We thought Carole’s amazing career, from her first “discovery” at fifteen amid a blazing whirlwind of publicity, through her days as a Mack Sennett bathing beauty, until now when she is one of the most brilliant dramatic actresses of the screen. Her smashed romance with William Powell. Her friendship with Russ Columbo, tragically broken by death.
At any point in her career she might have stopped — jelled into the personality of a hey-hey dancing girl. Remained always a mere beautiful clothes-horse. We mentioned several former stars who had done just that. She asked me not to print their names.

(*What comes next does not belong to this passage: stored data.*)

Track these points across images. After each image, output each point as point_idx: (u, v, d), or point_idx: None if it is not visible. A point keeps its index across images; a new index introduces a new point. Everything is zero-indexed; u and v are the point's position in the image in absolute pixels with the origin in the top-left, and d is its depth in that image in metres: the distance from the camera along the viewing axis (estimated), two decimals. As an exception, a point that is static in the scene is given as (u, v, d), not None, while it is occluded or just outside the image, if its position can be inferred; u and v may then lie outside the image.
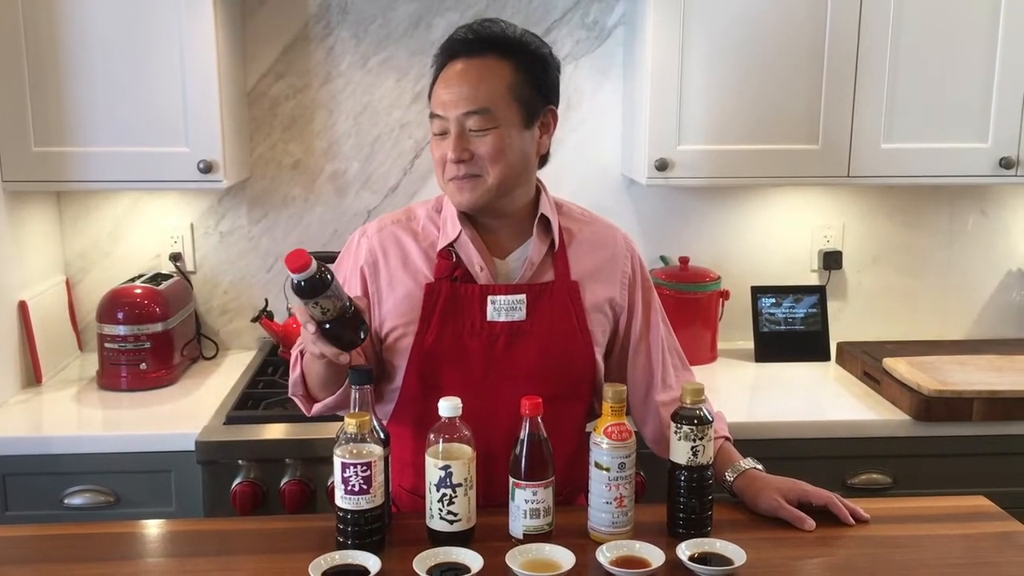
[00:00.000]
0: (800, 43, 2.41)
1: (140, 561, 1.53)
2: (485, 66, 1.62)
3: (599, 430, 1.51)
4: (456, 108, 1.61)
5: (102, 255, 2.73)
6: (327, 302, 1.42)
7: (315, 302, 1.41)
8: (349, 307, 1.46)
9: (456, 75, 1.62)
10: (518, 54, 1.64)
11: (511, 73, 1.62)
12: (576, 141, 2.75)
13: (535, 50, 1.67)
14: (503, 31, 1.65)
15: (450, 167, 1.63)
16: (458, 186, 1.64)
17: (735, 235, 2.83)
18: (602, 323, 1.74)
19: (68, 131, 2.33)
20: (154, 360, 2.44)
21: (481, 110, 1.60)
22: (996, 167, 2.48)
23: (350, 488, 1.45)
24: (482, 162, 1.62)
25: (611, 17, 2.70)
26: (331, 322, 1.44)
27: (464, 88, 1.60)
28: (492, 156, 1.61)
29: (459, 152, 1.61)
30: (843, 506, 1.61)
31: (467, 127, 1.61)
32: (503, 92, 1.61)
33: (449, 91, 1.62)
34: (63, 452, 2.15)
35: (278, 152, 2.73)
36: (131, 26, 2.30)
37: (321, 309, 1.42)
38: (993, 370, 2.40)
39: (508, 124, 1.62)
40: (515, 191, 1.67)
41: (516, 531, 1.51)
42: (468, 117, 1.60)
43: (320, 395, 1.66)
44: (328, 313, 1.43)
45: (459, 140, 1.61)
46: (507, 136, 1.62)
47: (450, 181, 1.65)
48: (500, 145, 1.61)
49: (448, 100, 1.61)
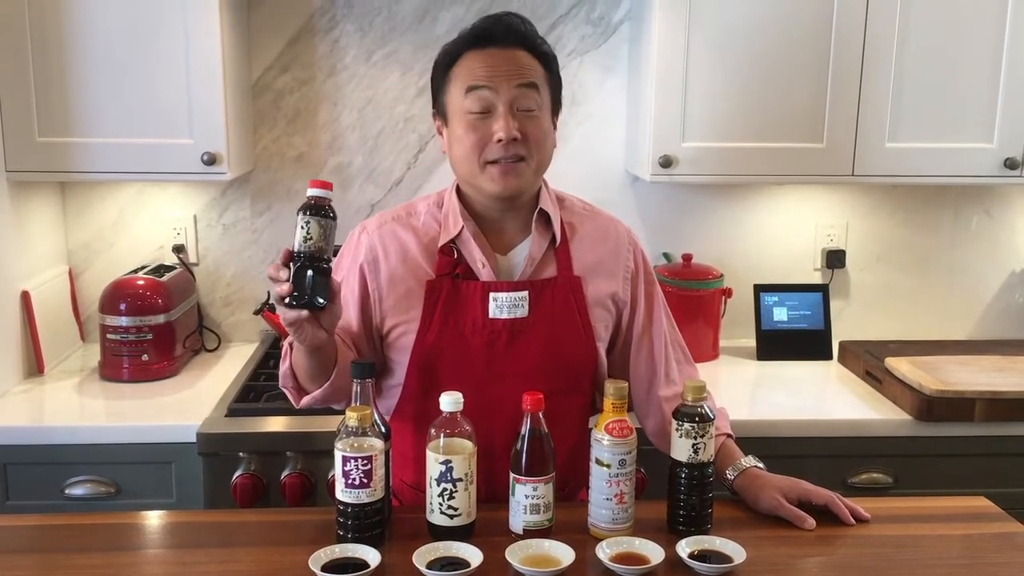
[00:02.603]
0: (806, 41, 2.40)
1: (140, 552, 1.54)
2: (518, 54, 1.61)
3: (600, 427, 1.51)
4: (511, 79, 1.57)
5: (105, 246, 2.73)
6: (317, 229, 1.42)
7: (308, 221, 1.42)
8: (327, 260, 1.45)
9: (495, 55, 1.59)
10: (538, 50, 1.65)
11: (540, 65, 1.64)
12: (580, 137, 2.75)
13: (548, 48, 1.68)
14: (527, 28, 1.66)
15: (495, 148, 1.58)
16: (503, 170, 1.59)
17: (738, 233, 2.83)
18: (604, 318, 1.73)
19: (72, 122, 2.33)
20: (156, 351, 2.44)
21: (533, 84, 1.59)
22: (1001, 167, 2.47)
23: (351, 481, 1.45)
24: (530, 144, 1.59)
25: (617, 13, 2.70)
26: (306, 255, 1.43)
27: (512, 64, 1.59)
28: (538, 139, 1.60)
29: (513, 130, 1.56)
30: (844, 505, 1.61)
31: (516, 105, 1.58)
32: (541, 78, 1.62)
33: (494, 66, 1.58)
34: (64, 442, 2.15)
35: (282, 145, 2.73)
36: (136, 17, 2.30)
37: (307, 232, 1.43)
38: (995, 371, 2.40)
39: (545, 108, 1.62)
40: (539, 180, 1.68)
41: (516, 526, 1.51)
42: (522, 91, 1.58)
43: (309, 387, 1.65)
44: (309, 243, 1.43)
45: (512, 118, 1.57)
46: (546, 120, 1.63)
47: (491, 165, 1.60)
48: (544, 128, 1.61)
49: (499, 72, 1.57)
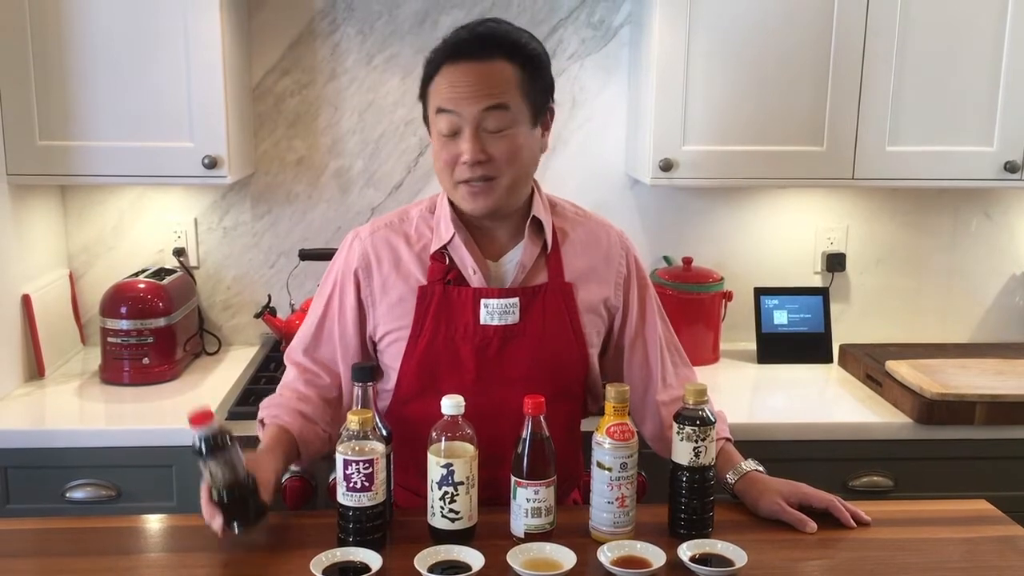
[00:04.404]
0: (806, 44, 2.40)
1: (141, 556, 1.54)
2: (495, 67, 1.58)
3: (601, 430, 1.51)
4: (475, 103, 1.56)
5: (106, 249, 2.73)
6: (217, 468, 1.42)
7: (205, 463, 1.42)
8: (246, 481, 1.45)
9: (464, 73, 1.58)
10: (520, 53, 1.62)
11: (518, 72, 1.60)
12: (581, 140, 2.75)
13: (534, 48, 1.65)
14: (505, 32, 1.63)
15: (462, 169, 1.59)
16: (471, 191, 1.60)
17: (739, 236, 2.83)
18: (596, 323, 1.74)
19: (73, 125, 2.33)
20: (157, 355, 2.44)
21: (500, 105, 1.57)
22: (1001, 171, 2.47)
23: (352, 485, 1.45)
24: (498, 164, 1.59)
25: (617, 16, 2.70)
26: (220, 491, 1.43)
27: (479, 84, 1.56)
28: (509, 157, 1.59)
29: (477, 153, 1.57)
30: (844, 509, 1.61)
31: (483, 126, 1.58)
32: (514, 91, 1.59)
33: (460, 88, 1.57)
34: (65, 446, 2.15)
35: (282, 148, 2.73)
36: (137, 21, 2.30)
37: (211, 474, 1.43)
38: (996, 374, 2.40)
39: (520, 123, 1.60)
40: (521, 192, 1.67)
41: (517, 530, 1.51)
42: (487, 114, 1.57)
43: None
44: (216, 481, 1.43)
45: (476, 140, 1.57)
46: (520, 136, 1.60)
47: (461, 184, 1.61)
48: (515, 146, 1.59)
49: (463, 95, 1.56)
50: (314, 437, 1.68)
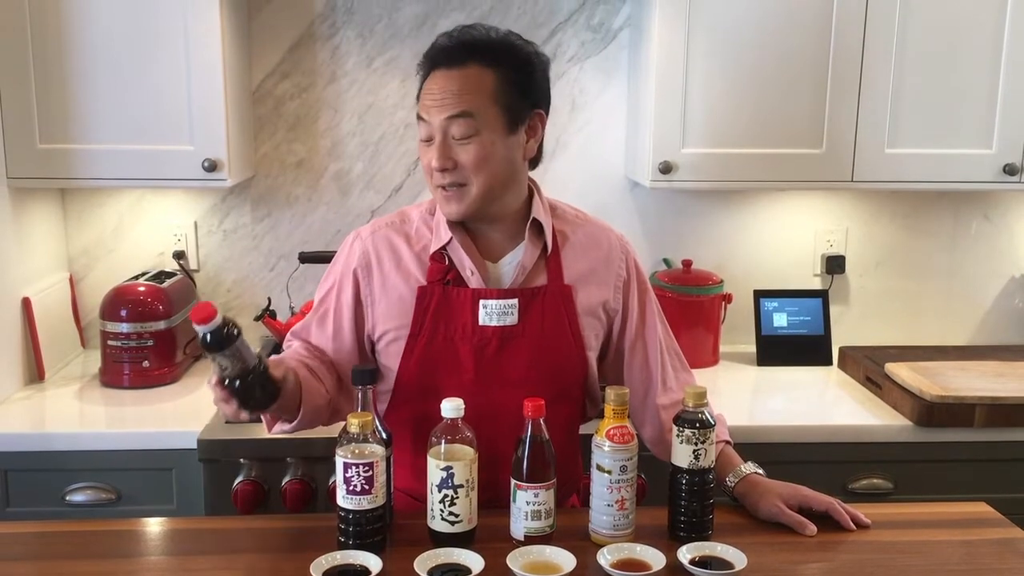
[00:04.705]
0: (805, 47, 2.41)
1: (141, 559, 1.54)
2: (467, 74, 1.61)
3: (601, 433, 1.51)
4: (440, 112, 1.60)
5: (106, 252, 2.73)
6: (227, 360, 1.41)
7: (214, 358, 1.41)
8: (257, 366, 1.44)
9: (438, 82, 1.62)
10: (500, 59, 1.63)
11: (493, 79, 1.61)
12: (580, 143, 2.76)
13: (518, 53, 1.66)
14: (485, 36, 1.65)
15: (436, 175, 1.63)
16: (445, 196, 1.64)
17: (738, 238, 2.83)
18: (595, 326, 1.74)
19: (73, 128, 2.33)
20: (157, 358, 2.44)
21: (463, 114, 1.59)
22: (1000, 173, 2.48)
23: (352, 488, 1.45)
24: (465, 171, 1.61)
25: (617, 19, 2.70)
26: (231, 380, 1.43)
27: (446, 94, 1.60)
28: (475, 165, 1.61)
29: (443, 160, 1.61)
30: (844, 511, 1.61)
31: (450, 134, 1.60)
32: (485, 98, 1.60)
33: (432, 96, 1.62)
34: (65, 449, 2.15)
35: (282, 151, 2.73)
36: (137, 24, 2.30)
37: (219, 366, 1.42)
38: (995, 376, 2.40)
39: (491, 130, 1.61)
40: (504, 197, 1.67)
41: (517, 533, 1.51)
42: (451, 122, 1.60)
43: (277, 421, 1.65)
44: (226, 371, 1.42)
45: (442, 148, 1.61)
46: (490, 143, 1.61)
47: (438, 188, 1.65)
48: (483, 153, 1.60)
49: (431, 105, 1.61)
50: (316, 392, 1.64)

Instead Carole has gone on — developed into a woman of poise and charm who can be very gay or thoughtfully serious, who can appreciate the broadest joke or the most subtle flash of wit, who is attracted by men of brilliant intellect — men like Robert Riskin, the playwright, who often takes her out.
“The dangerous early twenties were a time of preparation,” she told me. “I’m glad I have crammed all sorts of experiences into them. I’m still learning — still trying to grow and develop. I’m just beginning to live!”